Did you notice that one?

This was sneaked through as part of the Local Government Finance Settlement, which received next to no scrutiny in parliament as the pandemic first hit.

Matt Wrack, general secretary of the Fire Brigades Union, put it clearly:

“Nearly two years on from the Grenfell Tower fire, this Tory government is still showing a complete disregard for public safety. A properly funded fire and rescue service is essential to protect our communities from fire and a wide range of other threats. These cuts are a danger to firefighters and a danger to the public.”

Dominic Cummings: Boris Johnson’s spin doctor and the non-genius behind Brexit

  • NHS privatisation

As hypocrites such as Matt Hancock clapped for the NHS on Thursday nights, in reality they were exploiting the crisis as an opportunity to further their long held strategy to privatise health in the UK and end the NHS.

Brief
Carry on the article about fire service cuts and NHS privatisation, starting after its final sentence.

Records drawn from a dataset
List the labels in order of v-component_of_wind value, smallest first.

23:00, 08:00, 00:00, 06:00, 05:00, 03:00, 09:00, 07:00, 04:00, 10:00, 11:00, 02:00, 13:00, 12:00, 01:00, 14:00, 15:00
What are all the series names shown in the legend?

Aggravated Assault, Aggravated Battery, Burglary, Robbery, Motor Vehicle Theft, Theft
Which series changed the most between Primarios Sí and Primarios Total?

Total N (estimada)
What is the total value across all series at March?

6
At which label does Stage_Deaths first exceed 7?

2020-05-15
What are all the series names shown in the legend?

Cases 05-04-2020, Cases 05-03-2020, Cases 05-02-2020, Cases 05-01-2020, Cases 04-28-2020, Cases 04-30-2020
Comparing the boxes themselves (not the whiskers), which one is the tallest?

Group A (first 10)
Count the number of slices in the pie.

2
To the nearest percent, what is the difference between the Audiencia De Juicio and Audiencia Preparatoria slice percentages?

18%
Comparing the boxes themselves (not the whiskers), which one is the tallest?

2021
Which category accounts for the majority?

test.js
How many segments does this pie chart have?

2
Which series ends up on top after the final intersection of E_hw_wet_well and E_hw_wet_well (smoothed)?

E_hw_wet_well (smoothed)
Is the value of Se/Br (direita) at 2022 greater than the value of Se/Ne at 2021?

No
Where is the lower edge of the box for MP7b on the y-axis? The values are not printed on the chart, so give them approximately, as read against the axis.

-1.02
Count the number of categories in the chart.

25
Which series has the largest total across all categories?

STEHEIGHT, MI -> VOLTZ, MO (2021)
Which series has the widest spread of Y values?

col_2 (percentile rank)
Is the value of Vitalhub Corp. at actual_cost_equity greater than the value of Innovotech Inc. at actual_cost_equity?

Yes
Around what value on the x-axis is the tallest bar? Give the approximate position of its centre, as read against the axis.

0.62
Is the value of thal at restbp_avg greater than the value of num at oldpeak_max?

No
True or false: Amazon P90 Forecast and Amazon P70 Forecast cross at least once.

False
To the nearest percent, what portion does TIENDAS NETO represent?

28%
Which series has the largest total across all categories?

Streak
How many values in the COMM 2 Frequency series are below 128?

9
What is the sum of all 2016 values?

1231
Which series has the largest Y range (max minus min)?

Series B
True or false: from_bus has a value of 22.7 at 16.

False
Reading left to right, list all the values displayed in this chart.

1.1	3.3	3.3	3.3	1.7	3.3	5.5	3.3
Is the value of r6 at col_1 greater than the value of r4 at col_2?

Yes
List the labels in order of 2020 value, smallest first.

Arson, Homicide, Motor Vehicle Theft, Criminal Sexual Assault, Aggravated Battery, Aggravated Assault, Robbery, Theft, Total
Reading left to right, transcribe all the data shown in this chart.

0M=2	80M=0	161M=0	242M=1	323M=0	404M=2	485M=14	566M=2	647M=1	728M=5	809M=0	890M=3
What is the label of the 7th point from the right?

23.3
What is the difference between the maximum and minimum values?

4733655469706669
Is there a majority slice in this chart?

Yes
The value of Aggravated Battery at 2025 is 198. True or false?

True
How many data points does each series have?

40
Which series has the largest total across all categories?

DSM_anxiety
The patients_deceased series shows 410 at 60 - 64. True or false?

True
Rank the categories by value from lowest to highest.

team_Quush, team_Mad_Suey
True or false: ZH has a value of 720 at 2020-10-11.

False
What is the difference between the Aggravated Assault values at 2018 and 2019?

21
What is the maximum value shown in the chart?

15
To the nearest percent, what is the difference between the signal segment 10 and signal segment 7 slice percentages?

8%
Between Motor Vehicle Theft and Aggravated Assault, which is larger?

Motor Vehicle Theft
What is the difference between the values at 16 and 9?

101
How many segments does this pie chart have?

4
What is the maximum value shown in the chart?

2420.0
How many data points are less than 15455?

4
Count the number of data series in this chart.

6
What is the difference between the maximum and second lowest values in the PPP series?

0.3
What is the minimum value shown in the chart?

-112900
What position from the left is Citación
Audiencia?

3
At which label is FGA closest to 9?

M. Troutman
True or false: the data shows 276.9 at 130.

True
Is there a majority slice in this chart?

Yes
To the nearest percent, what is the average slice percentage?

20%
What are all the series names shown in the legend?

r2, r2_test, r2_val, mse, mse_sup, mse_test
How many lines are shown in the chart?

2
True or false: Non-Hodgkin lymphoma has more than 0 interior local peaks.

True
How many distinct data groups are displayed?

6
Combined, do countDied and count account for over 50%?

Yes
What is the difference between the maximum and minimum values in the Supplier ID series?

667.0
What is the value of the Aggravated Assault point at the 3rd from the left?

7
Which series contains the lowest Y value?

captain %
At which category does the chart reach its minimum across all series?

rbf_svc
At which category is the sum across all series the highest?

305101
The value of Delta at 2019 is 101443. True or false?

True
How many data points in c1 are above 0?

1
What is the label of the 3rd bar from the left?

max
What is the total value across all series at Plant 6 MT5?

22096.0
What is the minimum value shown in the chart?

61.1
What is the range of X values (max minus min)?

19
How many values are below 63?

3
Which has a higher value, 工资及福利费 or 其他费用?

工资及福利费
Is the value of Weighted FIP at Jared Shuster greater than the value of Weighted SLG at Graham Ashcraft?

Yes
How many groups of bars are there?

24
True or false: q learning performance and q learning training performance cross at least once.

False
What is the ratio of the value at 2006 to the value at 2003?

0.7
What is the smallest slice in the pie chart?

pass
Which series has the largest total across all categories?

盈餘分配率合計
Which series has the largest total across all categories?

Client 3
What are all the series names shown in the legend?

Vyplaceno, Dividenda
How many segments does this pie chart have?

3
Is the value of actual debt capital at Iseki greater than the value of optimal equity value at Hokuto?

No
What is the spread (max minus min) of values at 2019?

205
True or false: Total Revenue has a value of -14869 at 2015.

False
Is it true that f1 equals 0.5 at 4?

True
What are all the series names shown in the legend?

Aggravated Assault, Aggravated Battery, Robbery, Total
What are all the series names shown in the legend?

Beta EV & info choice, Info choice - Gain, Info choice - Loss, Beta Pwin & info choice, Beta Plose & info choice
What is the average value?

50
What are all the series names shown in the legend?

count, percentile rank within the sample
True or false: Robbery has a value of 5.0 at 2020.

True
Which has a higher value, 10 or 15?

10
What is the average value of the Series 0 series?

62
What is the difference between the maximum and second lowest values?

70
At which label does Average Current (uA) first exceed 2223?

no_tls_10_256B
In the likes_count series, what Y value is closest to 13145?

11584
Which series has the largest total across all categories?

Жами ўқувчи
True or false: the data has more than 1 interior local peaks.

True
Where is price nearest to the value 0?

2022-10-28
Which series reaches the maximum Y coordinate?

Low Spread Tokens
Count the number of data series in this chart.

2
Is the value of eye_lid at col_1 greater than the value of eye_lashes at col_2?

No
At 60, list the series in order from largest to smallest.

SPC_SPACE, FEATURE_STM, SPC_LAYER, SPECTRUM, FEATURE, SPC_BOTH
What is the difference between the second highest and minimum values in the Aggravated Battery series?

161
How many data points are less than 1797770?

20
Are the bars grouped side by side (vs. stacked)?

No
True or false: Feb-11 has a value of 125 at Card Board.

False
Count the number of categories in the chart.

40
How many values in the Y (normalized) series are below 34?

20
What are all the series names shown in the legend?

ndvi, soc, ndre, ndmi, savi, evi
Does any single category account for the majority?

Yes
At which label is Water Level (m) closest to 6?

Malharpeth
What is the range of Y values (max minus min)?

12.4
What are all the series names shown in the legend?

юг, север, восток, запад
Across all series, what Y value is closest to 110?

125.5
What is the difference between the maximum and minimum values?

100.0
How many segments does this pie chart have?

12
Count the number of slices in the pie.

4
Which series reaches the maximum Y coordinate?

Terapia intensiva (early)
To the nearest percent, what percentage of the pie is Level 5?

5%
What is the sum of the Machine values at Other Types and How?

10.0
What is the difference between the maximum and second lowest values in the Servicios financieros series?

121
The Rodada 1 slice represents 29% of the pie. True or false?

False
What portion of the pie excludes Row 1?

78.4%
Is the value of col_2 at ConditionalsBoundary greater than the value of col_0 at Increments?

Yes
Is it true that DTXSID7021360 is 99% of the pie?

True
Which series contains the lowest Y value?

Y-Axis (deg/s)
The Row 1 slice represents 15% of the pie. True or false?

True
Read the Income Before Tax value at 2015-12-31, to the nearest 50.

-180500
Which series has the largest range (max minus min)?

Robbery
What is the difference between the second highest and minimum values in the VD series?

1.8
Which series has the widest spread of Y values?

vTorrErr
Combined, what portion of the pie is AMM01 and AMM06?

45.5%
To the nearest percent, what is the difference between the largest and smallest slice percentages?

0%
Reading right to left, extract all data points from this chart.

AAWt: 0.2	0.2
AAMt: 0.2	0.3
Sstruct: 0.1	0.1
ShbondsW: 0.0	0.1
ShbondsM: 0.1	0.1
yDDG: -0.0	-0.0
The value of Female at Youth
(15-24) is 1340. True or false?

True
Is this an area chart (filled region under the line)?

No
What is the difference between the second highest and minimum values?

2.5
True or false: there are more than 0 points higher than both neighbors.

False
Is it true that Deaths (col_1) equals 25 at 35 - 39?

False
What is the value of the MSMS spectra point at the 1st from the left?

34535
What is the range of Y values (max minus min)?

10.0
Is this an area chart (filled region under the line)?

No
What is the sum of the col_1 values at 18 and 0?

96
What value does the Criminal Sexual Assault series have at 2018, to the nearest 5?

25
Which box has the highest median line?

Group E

Answer to this exercise
The government’s response to the pandemic has been to farm out over £1 billion worth of contracts – your money – for PPE, testing centres and even building the Nightingale hospitals, to the following companies:

Deloitte, KPMG, Sodexo, Mitie, Capita, Boots, US data mining group Palantir, and Serco.

Track and trace is interesting.

That’s been given to Serco, a company which incidentally sponsored an event at last year’s Conservative Party conference, and runs six prisons, an “immigration removal” centre and, bizarrely, the Caledonian Sleeper train.

Track and trace was rushed out to distract attention from Dominic Cummings in a completely unprepared state and will fail – it was planned to be ready by the end of June, although in countries that decided to protect their population rather that sacrifice them for political expediency, track and trace has been in place since March.

The failure will cost many lives, and the government are aware of this.

They will lay the blame at the door of the NHS while the Serco shareholders will receive dividends – and more NHS contracts will be coming their way.

  • Life for immigrants even tougher

Although this did cut through briefly, the impact was forgotten as the pandemic raged on and we became obsessed with Cummings unlikely cover stories for his flagrant flouting of the rules he helped create.

On May 18th MPs passed a bill 351 to 252 that will bring in a “points based system” for immigration, as promised by Johnson as far back as the Brexit referendum campaign, thereby harnessing the racism that drove the Brexit vote.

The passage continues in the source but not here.